> [Problem to work on] Search the records for the word "시스템에" and report each line that has it.

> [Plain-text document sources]
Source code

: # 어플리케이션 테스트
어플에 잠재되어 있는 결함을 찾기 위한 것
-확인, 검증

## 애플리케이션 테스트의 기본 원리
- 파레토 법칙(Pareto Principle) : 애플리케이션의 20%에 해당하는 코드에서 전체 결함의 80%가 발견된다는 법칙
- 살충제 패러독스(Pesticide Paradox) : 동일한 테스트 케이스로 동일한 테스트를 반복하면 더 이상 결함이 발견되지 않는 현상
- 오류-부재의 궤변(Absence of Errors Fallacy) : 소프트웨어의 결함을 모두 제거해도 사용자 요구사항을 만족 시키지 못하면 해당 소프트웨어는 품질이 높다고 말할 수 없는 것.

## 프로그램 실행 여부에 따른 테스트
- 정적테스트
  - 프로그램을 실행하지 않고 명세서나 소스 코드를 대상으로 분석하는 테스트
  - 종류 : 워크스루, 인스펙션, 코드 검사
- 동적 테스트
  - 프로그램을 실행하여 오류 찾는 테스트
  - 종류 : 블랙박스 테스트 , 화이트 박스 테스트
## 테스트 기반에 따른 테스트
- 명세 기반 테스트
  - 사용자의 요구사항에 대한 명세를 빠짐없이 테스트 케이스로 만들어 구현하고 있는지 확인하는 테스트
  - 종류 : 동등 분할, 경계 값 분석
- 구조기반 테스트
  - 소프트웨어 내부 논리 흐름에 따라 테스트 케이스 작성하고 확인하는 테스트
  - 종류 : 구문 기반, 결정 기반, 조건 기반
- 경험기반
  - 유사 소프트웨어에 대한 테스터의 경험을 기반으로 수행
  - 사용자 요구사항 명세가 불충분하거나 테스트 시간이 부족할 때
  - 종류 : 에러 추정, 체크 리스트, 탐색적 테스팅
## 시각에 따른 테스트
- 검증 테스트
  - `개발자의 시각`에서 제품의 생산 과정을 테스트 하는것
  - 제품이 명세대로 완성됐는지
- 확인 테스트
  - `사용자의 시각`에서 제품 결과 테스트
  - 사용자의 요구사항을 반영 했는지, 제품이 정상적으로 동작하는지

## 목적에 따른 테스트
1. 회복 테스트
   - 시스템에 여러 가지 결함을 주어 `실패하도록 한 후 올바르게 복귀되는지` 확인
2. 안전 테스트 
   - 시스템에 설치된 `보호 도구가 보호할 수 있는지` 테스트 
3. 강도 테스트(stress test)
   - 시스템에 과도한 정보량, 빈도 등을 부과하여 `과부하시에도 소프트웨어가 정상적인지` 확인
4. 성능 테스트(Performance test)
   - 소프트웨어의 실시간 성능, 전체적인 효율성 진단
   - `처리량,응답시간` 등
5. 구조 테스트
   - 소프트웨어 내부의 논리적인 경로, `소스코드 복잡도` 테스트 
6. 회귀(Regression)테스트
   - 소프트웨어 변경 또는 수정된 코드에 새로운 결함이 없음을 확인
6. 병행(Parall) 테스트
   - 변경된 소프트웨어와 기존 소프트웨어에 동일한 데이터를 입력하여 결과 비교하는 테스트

> [Solution for this problem]
   - 시스템에 여러 가지 결함을 주어 `실패하도록 한 후 올바르게 복귀되는지` 확인
   - 시스템에 설치된 `보호 도구가 보호할 수 있는지` 테스트 
   - 시스템에 과도한 정보량, 빈도 등을 부과하여 `과부하시에도 소프트웨어가 정상적인지` 확인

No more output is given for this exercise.